8) I’m fascinated by the role your dreams have played in your story creations. How often do you dream about your stories, or about scenes. Can you share a recent dream and describe it’s evolution into a story or part of a story?

I actually dream a lot about my characters, especially when I’m rough drafting. I really do think that your subconscious keeps working hard when you’re sleeping, and it’s a great place to learn things that you already know but are out of reach. I’m trying to think of a dream that’s not spoilery . . . okay, here’s one I had recently as I was writing the synopsis for the book that I’m starting after I finish FOREVER. I had a dream where the main character was running the entire time, and when he wasn’t running, he was bicycling. And then he would run again. And he told me “I run all the time because I don’t know what I would do to myself -- or anyone else -- if I stopped.”

And it gave me a little clue into his personality.

With SHIVER, I dreamt about Grace in the winter wood behind her house, and the first two lines of the book are almost identical to what she told me in the dream. I had to wake up and write them down right away. Beck looked like Robert de Niro in the dream, however, which is unfortunate. And there wasn’t a clear plot, other than the wolves in the wood and a boy who didn’t want to be a wolf anymore. But it was great for jogging my brain.

9) This next question may or may not be spoilery so be warned. There seems to be a slight connection between Shiver and the Take On Me video from Aha. What are some of your other favorite music videos and have they influenced your writing?

Oh, I love that video so much. I’m a huge fan of music videos in particular but they rarely influence my writing. The music, on the other hand. Oh, another video I love? The one for Low vs. Diamond’s “Heart Attack.”

10) Ok we are dying to know something about Linger…can you give us a hint about the plot or who our narrators are? Or maybe a sample of the play list?

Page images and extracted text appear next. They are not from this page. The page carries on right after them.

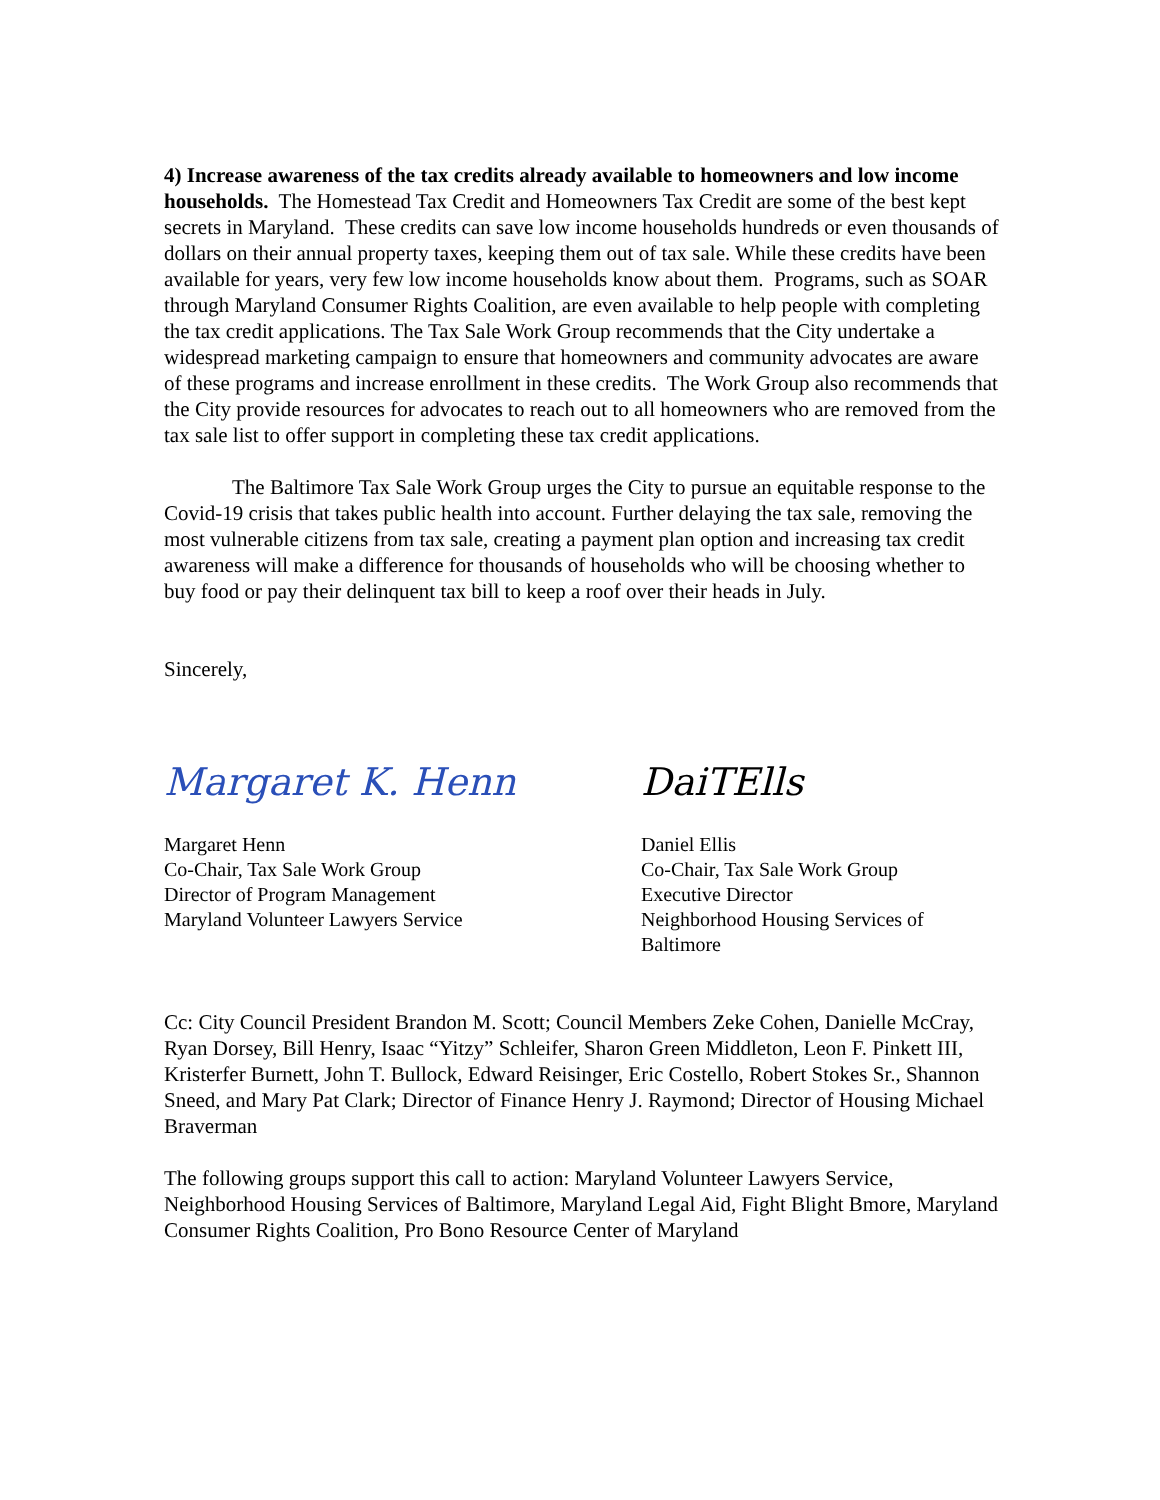4) Increase awareness of the tax credits already available to homeowners and low income households. The Homestead Tax Credit and Homeowners Tax Credit are some of the best kept secrets in Maryland. These credits can save low income households hundreds or even thousands of dollars on their annual property taxes, keeping them out of tax sale. While these credits have been available for years, very few low income households know about them. Programs, such as SOAR through Maryland Consumer Rights Coalition, are even available to help people with completing the tax credit applications. The Tax Sale Work Group recommends that the City undertake a widespread marketing campaign to ensure that homeowners and community advocates are aware of these programs and increase enrollment in these credits. The Work Group also recommends that the City provide resources for advocates to reach out to all homeowners who are removed from the tax sale list to offer support in completing these tax credit applications.
The Baltimore Tax Sale Work Group urges the City to pursue an equitable response to the Covid-19 crisis that takes public health into account. Further delaying the tax sale, removing the most vulnerable citizens from tax sale, creating a payment plan option and increasing tax credit awareness will make a difference for thousands of households who will be choosing whether to buy food or pay their delinquent tax bill to keep a roof over their heads in July.
Sincerely,
Margaret K. Henn
Margaret Henn
Co-Chair, Tax Sale Work Group
Director of Program Management
Maryland Volunteer Lawyers Service
DaiTElls
Daniel Ellis
Co-Chair, Tax Sale Work Group
Executive Director
Neighborhood Housing Services of Baltimore
Cc: City Council President Brandon M. Scott; Council Members Zeke Cohen, Danielle McCray, Ryan Dorsey, Bill Henry, Isaac “Yitzy” Schleifer, Sharon Green Middleton, Leon F. Pinkett III, Kristerfer Burnett, John T. Bullock, Edward Reisinger, Eric Costello, Robert Stokes Sr., Shannon Sneed, and Mary Pat Clark; Director of Finance Henry J. Raymond; Director of Housing Michael Braverman
The following groups support this call to action: Maryland Volunteer Lawyers Service, Neighborhood Housing Services of Baltimore, Maryland Legal Aid, Fight Blight Bmore, Maryland Consumer Rights Coalition, Pro Bono Resource Center of Maryland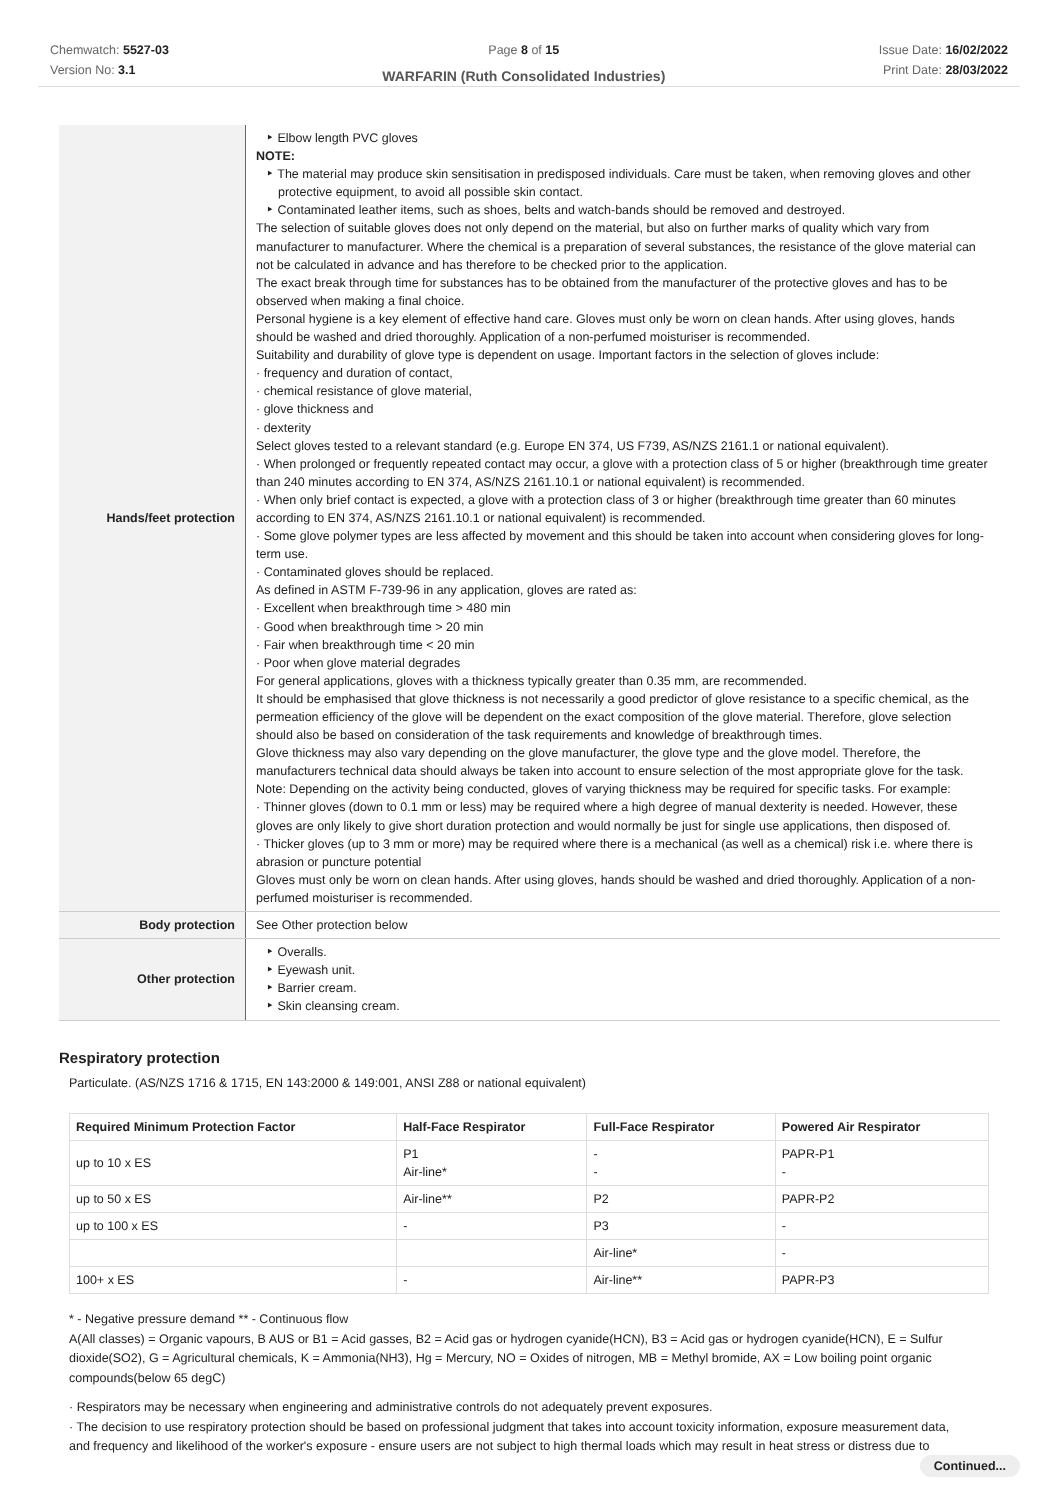Chemwatch: 5527-03
Version No: 3.1
Page 8 of 15
WARFARIN (Ruth Consolidated Industries)
Issue Date: 16/02/2022
Print Date: 28/03/2022
| Hands/feet protection | ‣ Elbow length PVC gloves NOTE: ‣ The material may produce skin sensitisation in predisposed individuals. Care must be taken, when removing gloves and other protective equipment, to avoid all possible skin contact. ‣ Contaminated leather items, such as shoes, belts and watch-bands should be removed and destroyed. The selection of suitable gloves does not only depend on the material, but also on further marks of quality which vary from manufacturer to manufacturer. Where the chemical is a preparation of several substances, the resistance of the glove material can not be calculated in advance and has therefore to be checked prior to the application. The exact break through time for substances has to be obtained from the manufacturer of the protective gloves and has to be observed when making a final choice. Personal hygiene is a key element of effective hand care. Gloves must only be worn on clean hands. After using gloves, hands should be washed and dried thoroughly. Application of a non-perfumed moisturiser is recommended. Suitability and durability of glove type is dependent on usage. Important factors in the selection of gloves include: · frequency and duration of contact, · chemical resistance of glove material, · glove thickness and · dexterity Select gloves tested to a relevant standard (e.g. Europe EN 374, US F739, AS/NZS 2161.1 or national equivalent). · When prolonged or frequently repeated contact may occur, a glove with a protection class of 5 or higher (breakthrough time greater than 240 minutes according to EN 374, AS/NZS 2161.10.1 or national equivalent) is recommended. · When only brief contact is expected, a glove with a protection class of 3 or higher (breakthrough time greater than 60 minutes according to EN 374, AS/NZS 2161.10.1 or national equivalent) is recommended. · Some glove polymer types are less affected by movement and this should be taken into account when considering gloves for long-term use. · Contaminated gloves should be replaced. As defined in ASTM F-739-96 in any application, gloves are rated as: · Excellent when breakthrough time > 480 min · Good when breakthrough time > 20 min · Fair when breakthrough time < 20 min · Poor when glove material degrades For general applications, gloves with a thickness typically greater than 0.35 mm, are recommended. It should be emphasised that glove thickness is not necessarily a good predictor of glove resistance to a specific chemical, as the permeation efficiency of the glove will be dependent on the exact composition of the glove material. Therefore, glove selection should also be based on consideration of the task requirements and knowledge of breakthrough times. Glove thickness may also vary depending on the glove manufacturer, the glove type and the glove model. Therefore, the manufacturers technical data should always be taken into account to ensure selection of the most appropriate glove for the task. Note: Depending on the activity being conducted, gloves of varying thickness may be required for specific tasks. For example: · Thinner gloves (down to 0.1 mm or less) may be required where a high degree of manual dexterity is needed. However, these gloves are only likely to give short duration protection and would normally be just for single use applications, then disposed of. · Thicker gloves (up to 3 mm or more) may be required where there is a mechanical (as well as a chemical) risk i.e. where there is abrasion or puncture potential Gloves must only be worn on clean hands. After using gloves, hands should be washed and dried thoroughly. Application of a non-perfumed moisturiser is recommended. |
| Body protection | See Other protection below |
| Other protection | ‣ Overalls. ‣ Eyewash unit. ‣ Barrier cream. ‣ Skin cleansing cream. |
Respiratory protection
Particulate. (AS/NZS 1716 & 1715, EN 143:2000 & 149:001, ANSI Z88 or national equivalent)
| Required Minimum Protection Factor | Half-Face Respirator | Full-Face Respirator | Powered Air Respirator |
| --- | --- | --- | --- |
| up to 10 x ES | P1 Air-line* | - - | PAPR-P1 - |
| up to 50 x ES | Air-line** | P2 | PAPR-P2 |
| up to 100 x ES | - | P3 | - |
| | | Air-line* | - |
| 100+ x ES | - | Air-line** | PAPR-P3 |
* - Negative pressure demand ** - Continuous flow
A(All classes) = Organic vapours, B AUS or B1 = Acid gasses, B2 = Acid gas or hydrogen cyanide(HCN), B3 = Acid gas or hydrogen cyanide(HCN), E = Sulfur dioxide(SO2), G = Agricultural chemicals, K = Ammonia(NH3), Hg = Mercury, NO = Oxides of nitrogen, MB = Methyl bromide, AX = Low boiling point organic compounds(below 65 degC)
· Respirators may be necessary when engineering and administrative controls do not adequately prevent exposures.
· The decision to use respiratory protection should be based on professional judgment that takes into account toxicity information, exposure measurement data, and frequency and likelihood of the worker's exposure - ensure users are not subject to high thermal loads which may result in heat stress or distress due to
Continued...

Hmmm . . . Linger. I can tell you the song that set the mood. Shiver’s song was “The Ocean” by the Bravery. And Linger’s was “Wash Away” by Matt Costa. And I can tell you the little blurb that’s on my site: “It's about after. What happens after you discover there are werewolves in the wood, after you've fallen in love for the first time, after you've lost what you think you can't live without, after you've become someone you can't live with.”

And it was the hardest book I’ve ever written . . . but also the best, I think. I’m excited about it.

Thanks so much for your brilliant double review and for having me!
Thank you so much for talking with us Maggie!


  1. Maggie is so awesome! I'm currently reading Shiver and let me tell ya she is one talented writer!

  2. I love what Maggie had to say about the bathtub scene!